++++ 提示文 ++++
なぜ地方企業の採用は難しい?「採用できない」を解決する方法や成功事例を紹介

少子高齢化や転職活動の一般化などによって、地方の企業は採用難易度が上がっており、今後もさらに採用できないという状況に陥ることが予測されています。
なぜ地方企業は特に採用できなくなっているのでしょうか。
今回は、地方企業の採用活動における状況や採用できない原因、対策などについて紹介します。

地方企業の採用活動における状況

地方の採用活動は、労働力人口の減少や都市部への人口流出などにより、厳しい状況にあります。
ここでは、地方の採用活動における状況を紹介します。

労働力人口の減少(予測)

少子高齢化が進む日本では、労働力人口が減少が予測されています。
労働力人口とは、15歳以上の就業者と完全失業者を合計した人口のことです。
完全失業者とは、就業していないが1週間以内に求職活動を行っており、すぐに就業できる者を指します。
みずほ総合研究所によると、2020年には約6,000万人いる労働人口が2065年には約4,000万人にまで減少すると予測されています。
労働力人口が減少すると、あらゆる業界において人材不足や採用難に陥るでしょう。
全国的に採用難が進むと、都市部の企業が地方の人材獲得に動き出すため、地方採用は今後ますます厳しくなると予測されます。

都市部への人口流出

都市部への人口流出も、地方採用を困難にさせる一因です。
総務省が2023年に実施した「住民基本台帳人口移動報告」によると、東京・名古屋・大阪圏の転入超過数は10万7635人でした。
転入超過数とは、他の都道府県からある地域に住所を移した者(転入者)の数からある地域を越えて他の都道府県へ住所を移した者(転出者)の数を差し引いた数のことです。
大阪圏の転入超過数は横ばい傾向にあるものの、東京・名古屋圏は増加傾向にあり、特に東京圏の転入超過数は12万6515人と人口の集中が顕著となっています。

一方、首都圏や一部の大都市圏以外の40道府県では転出者の数が転入者の数を上回っており、人口が減少する結果となりました。
都市部への人口流出が進むとスキルを持った人材が都市部へ集中するため、地方では採用難に陥りやすくなります。
また、都市部へ流出する人口の多くは15〜29歳の若年層です。
++++ データ抜粋 ++++
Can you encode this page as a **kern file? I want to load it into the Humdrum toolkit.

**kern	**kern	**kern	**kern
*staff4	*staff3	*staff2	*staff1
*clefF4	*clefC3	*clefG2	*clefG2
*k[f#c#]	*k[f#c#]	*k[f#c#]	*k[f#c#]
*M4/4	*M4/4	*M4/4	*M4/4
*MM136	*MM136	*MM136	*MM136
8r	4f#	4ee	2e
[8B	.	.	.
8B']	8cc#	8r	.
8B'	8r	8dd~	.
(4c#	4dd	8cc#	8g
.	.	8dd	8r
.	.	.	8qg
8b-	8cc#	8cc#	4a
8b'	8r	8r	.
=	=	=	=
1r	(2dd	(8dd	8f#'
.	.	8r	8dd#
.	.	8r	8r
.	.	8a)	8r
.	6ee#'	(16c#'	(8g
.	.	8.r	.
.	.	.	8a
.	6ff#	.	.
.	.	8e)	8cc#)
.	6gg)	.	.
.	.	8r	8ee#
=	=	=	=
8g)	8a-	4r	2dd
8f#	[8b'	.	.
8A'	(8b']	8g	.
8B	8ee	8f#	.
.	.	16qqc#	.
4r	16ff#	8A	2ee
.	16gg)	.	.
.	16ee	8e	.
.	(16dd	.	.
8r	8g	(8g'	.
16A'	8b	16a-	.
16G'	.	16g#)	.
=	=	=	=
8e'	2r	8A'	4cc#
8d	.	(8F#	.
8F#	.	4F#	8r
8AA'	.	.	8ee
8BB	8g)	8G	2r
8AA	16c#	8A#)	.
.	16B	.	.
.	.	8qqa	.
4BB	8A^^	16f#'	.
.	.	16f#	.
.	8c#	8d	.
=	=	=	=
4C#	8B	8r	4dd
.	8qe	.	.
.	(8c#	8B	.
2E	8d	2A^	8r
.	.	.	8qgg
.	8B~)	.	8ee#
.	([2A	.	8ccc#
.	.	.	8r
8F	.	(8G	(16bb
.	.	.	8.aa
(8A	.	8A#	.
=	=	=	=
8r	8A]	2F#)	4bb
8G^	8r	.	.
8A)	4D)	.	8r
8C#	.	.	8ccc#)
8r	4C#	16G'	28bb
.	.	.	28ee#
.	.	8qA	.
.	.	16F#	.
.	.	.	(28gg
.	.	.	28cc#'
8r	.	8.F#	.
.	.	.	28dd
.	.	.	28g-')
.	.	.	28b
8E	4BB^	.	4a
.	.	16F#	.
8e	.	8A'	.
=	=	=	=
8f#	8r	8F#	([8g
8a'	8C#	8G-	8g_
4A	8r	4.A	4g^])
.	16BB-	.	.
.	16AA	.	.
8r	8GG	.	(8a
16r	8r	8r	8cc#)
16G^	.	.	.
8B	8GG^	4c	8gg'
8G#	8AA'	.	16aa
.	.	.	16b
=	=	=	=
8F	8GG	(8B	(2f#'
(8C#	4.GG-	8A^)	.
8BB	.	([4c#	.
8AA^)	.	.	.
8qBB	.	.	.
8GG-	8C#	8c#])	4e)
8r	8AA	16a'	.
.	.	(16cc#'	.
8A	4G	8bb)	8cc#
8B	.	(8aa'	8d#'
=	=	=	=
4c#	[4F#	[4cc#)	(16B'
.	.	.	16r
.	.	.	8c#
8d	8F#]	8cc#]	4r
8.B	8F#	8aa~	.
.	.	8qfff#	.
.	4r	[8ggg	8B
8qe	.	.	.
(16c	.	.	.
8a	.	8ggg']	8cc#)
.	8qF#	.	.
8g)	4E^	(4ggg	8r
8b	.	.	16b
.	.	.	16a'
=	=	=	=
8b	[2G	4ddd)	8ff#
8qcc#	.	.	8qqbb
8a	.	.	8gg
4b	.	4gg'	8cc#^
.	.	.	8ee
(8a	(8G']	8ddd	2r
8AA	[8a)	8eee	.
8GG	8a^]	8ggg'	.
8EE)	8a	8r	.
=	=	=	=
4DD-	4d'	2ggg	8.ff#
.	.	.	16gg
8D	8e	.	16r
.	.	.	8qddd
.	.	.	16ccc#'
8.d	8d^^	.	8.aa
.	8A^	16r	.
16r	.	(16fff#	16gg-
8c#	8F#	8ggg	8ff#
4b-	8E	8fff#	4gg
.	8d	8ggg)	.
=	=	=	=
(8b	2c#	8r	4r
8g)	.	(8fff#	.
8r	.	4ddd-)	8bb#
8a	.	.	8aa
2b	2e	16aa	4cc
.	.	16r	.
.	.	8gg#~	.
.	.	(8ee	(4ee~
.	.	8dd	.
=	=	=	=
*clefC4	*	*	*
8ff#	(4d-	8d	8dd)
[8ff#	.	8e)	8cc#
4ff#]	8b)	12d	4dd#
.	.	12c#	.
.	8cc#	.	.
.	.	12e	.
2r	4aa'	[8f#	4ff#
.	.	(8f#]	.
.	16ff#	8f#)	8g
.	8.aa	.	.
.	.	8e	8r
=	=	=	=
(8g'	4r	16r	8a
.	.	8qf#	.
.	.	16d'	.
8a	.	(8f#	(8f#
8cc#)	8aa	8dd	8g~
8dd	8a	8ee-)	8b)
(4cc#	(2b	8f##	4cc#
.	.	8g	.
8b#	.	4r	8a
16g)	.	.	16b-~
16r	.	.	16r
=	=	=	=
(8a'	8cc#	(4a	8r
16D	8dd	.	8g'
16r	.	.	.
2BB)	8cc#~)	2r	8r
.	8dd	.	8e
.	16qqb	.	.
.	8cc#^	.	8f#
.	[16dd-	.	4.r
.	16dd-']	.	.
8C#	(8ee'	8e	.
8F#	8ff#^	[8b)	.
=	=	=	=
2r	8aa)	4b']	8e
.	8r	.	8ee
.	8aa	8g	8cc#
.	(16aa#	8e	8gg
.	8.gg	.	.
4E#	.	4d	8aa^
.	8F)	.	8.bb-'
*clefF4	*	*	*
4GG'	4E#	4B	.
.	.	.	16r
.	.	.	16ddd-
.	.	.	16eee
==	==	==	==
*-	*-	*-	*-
++++
• **課題 1**:
地方企業の採用に関する文章で、「とは」を使って意味が説明されている用語をすべて挙げよ。
• **課題 2**:
地方企業の採用に関する文章をもとに、次の問いに答えよ。
(a) みずほ総合研究所の予測では、2065年の労働人口は約何人か。
(b) 総務省の「住民基本台帳人口移動報告」で、東京圏の転入超過数は何人か。
(c) 都市部へ流出する人口の多くを占めるのはどの年齢層か。
• **課題 3**:
地方企業の採用に関する文章を、最後の文の後から書き継げ。

• **出力結果 1**:
労働力人口、完全失業者、転入超過数

• **出力結果 2**:
(a) 約4,000万人
(b) 12万6515人
(c) 15〜29歳の若年層

• **出力結果 3**:
地方では、若い人材の不足が深刻化するでしょう。今後、都市部への人口流出は加速するといわれており、地方採用はますます難しくなると予測されます。

参考:住民基本台帳人口移動報告 2023年(令和5年)結果

高齢化

人口の高齢化も地方採用の課題の一つです。
内閣府の調査によると、2022年の総人口のうち、65歳以上の人口の割合(高齢化率)は地方を中心に30%前後となっています。
そのため、若い人材を求めている企業にとっては、思うように採用を進められない状況です。
また、内閣府の予測では2045年には高齢化率が最も高い秋田県では50.1%、最も低い東京でも30.7%に達すると見込まれています。
そのため、今後地方では深刻な人材不足や人材獲得競争の激化や人件費の高騰などの問題が生じるでしょう。

参考:4 地域別に見た高齢化|令和5年版高齢社会白書(全体版) – 内閣府

有効求人倍率の高騰

地方採用が難しくなっている背景に、有効求人倍率の増加が挙げられます。
有効求人倍率とは、求職者数に対する求人の数の割合です。
例えば、求職者数が50人に対して求人の数が100件の場合、求職者1人あたり2件の求人があるため、有効求人倍率は2倍となります。
厚生労働省の発表によると、2024年6月の有効求人倍率の全国平均は1.23倍となっており、2014年以降有効求人倍率が1倍を下回った年はありません。
求職者より求人の多い状況が長期的に続いている中、都市部の企業に比べて条件面で優位性を出しにくい地方企業は採用に苦戦しやすいでしょう。
今後も、少子高齢化や人口の流出により有効求人倍率は上昇すると見込まれており、地方採用は厳しい状況にあります。

参考:一般職業紹介状況(令和6年6月分)について | 厚生労働省

地方企業が採用できない主な課題

ここでは、地方採用における課題を紹介します。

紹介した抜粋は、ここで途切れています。